**Required work**
Copy the lines between the one holding "Page size: 1241x1654." and the one holding "picture [0, 413, 1241, 1099]", inclusive, swapping "label" for "category" and leaving everything else unchanged.

**Working data**
◆ ◆ ◆

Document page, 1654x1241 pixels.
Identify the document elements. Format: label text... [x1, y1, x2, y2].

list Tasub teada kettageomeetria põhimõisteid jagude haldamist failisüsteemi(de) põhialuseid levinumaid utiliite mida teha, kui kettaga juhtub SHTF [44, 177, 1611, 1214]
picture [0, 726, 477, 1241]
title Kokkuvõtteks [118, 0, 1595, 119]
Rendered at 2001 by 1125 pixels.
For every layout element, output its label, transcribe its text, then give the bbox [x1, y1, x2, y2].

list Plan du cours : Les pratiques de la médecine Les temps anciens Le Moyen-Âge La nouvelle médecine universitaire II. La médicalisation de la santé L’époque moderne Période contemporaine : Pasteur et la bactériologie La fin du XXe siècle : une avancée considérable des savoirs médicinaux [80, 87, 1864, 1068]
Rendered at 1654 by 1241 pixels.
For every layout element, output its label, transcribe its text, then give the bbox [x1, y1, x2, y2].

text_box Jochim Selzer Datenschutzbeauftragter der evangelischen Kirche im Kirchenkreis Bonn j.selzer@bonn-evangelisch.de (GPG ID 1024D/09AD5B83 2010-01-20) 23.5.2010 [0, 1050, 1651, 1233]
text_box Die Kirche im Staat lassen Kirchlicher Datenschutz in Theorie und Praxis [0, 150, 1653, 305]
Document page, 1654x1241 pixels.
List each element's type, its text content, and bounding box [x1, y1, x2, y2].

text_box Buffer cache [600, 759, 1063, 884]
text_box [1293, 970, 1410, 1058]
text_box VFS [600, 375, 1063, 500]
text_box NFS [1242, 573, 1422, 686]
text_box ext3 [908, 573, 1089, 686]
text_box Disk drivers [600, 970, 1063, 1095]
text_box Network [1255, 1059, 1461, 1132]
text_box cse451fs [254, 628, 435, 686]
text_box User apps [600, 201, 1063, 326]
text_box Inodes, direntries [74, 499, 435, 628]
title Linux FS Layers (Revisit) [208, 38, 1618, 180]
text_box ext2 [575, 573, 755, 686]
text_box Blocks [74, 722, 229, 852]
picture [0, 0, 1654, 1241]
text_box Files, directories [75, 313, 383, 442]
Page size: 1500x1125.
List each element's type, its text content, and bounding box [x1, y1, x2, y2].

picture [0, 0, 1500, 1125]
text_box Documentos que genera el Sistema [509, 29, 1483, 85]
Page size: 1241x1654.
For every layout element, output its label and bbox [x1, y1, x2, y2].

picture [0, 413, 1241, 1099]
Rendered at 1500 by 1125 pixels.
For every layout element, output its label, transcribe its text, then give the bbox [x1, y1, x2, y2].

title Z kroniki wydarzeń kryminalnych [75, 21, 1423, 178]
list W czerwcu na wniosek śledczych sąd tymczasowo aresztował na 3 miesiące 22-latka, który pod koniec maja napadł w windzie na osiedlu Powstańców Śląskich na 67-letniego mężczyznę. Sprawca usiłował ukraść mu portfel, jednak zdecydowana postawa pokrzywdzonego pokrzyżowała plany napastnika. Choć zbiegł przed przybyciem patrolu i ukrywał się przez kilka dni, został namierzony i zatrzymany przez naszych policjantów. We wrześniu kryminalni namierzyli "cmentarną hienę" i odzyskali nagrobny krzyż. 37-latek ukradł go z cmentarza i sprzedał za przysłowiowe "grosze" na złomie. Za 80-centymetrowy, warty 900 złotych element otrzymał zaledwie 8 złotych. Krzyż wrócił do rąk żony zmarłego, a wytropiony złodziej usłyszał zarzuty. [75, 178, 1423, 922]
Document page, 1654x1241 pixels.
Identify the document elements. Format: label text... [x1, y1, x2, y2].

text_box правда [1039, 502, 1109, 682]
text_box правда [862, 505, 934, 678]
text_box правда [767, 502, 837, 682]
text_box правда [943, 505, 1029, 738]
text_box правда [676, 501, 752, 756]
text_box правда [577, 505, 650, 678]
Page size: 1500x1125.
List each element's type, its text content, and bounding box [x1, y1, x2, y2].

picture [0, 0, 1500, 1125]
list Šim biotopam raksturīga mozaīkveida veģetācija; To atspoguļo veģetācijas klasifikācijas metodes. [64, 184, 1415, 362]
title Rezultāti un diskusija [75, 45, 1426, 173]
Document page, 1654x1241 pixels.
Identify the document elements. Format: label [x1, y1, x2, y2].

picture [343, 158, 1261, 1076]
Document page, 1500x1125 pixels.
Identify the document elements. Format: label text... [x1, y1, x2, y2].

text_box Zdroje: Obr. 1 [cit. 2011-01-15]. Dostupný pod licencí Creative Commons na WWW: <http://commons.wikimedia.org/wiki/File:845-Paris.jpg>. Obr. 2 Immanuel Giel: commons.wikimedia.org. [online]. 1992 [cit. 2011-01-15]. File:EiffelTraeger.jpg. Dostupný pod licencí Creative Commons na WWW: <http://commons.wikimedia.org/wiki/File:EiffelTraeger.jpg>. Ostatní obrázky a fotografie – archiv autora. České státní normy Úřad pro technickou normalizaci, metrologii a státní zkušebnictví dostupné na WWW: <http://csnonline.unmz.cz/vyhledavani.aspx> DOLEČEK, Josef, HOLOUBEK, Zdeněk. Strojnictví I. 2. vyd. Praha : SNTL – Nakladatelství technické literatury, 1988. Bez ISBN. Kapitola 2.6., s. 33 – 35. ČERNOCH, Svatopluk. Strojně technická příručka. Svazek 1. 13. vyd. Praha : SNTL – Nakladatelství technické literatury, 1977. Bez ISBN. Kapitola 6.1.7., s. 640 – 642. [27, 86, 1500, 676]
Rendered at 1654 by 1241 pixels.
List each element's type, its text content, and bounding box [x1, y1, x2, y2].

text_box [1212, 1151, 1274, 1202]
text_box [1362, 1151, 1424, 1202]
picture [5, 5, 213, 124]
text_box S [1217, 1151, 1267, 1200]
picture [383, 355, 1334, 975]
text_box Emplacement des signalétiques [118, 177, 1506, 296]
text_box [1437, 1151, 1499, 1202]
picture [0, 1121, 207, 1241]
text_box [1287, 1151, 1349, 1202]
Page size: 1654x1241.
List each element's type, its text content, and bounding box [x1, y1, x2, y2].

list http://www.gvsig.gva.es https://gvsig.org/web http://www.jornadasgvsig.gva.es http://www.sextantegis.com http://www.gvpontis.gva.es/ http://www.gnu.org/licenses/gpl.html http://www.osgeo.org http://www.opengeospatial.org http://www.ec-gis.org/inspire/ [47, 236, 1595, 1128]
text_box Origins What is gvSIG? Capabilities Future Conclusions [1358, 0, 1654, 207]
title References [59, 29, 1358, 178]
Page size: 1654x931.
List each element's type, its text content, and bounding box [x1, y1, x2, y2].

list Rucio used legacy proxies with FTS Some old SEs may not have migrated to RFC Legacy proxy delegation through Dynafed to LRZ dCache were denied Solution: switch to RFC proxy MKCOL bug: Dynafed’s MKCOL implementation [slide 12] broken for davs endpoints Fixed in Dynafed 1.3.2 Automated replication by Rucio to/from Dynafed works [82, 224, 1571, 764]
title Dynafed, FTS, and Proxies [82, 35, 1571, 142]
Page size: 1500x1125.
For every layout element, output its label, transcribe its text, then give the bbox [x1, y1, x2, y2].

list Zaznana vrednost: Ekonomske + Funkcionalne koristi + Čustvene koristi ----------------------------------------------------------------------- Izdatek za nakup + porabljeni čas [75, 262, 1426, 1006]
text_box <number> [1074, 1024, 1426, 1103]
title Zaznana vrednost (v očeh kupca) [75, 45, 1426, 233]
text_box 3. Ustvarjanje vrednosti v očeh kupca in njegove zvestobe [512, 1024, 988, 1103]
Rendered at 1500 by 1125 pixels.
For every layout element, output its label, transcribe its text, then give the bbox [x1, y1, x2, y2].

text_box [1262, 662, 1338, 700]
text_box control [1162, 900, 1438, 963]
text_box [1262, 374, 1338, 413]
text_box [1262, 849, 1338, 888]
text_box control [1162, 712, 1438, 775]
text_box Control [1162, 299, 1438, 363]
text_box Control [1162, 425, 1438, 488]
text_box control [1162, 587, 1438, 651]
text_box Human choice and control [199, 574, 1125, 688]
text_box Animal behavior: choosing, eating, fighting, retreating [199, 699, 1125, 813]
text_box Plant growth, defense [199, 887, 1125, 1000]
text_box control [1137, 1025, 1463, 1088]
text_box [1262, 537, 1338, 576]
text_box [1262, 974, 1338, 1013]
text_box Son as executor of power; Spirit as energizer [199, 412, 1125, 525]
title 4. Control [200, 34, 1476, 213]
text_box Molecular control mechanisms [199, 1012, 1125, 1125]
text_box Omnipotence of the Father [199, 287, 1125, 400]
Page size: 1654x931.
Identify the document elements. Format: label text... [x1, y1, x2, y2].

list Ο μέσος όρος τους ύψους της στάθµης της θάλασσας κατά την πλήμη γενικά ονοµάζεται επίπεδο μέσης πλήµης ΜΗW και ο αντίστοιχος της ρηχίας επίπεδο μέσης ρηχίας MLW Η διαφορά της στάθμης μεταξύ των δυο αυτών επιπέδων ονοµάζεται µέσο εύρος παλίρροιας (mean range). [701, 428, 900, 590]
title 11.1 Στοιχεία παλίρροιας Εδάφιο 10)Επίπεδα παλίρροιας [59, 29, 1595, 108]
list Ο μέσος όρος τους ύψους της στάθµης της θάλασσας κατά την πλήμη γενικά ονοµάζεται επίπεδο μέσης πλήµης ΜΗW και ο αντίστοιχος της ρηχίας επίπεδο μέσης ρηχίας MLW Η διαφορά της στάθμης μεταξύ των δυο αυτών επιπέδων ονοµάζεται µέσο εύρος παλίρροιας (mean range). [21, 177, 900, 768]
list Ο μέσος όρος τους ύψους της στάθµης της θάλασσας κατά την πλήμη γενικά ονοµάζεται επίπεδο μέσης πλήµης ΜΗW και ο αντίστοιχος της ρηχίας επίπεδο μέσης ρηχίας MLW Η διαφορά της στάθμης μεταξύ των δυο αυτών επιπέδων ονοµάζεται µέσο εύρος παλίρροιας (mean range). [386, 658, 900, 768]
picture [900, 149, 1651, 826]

◆ ◆ ◆

**Expected answer**
Page size: 1241x1654.
For every layout element, output its category and bbox [x1, y1, x2, y2].

picture [0, 413, 1241, 1099]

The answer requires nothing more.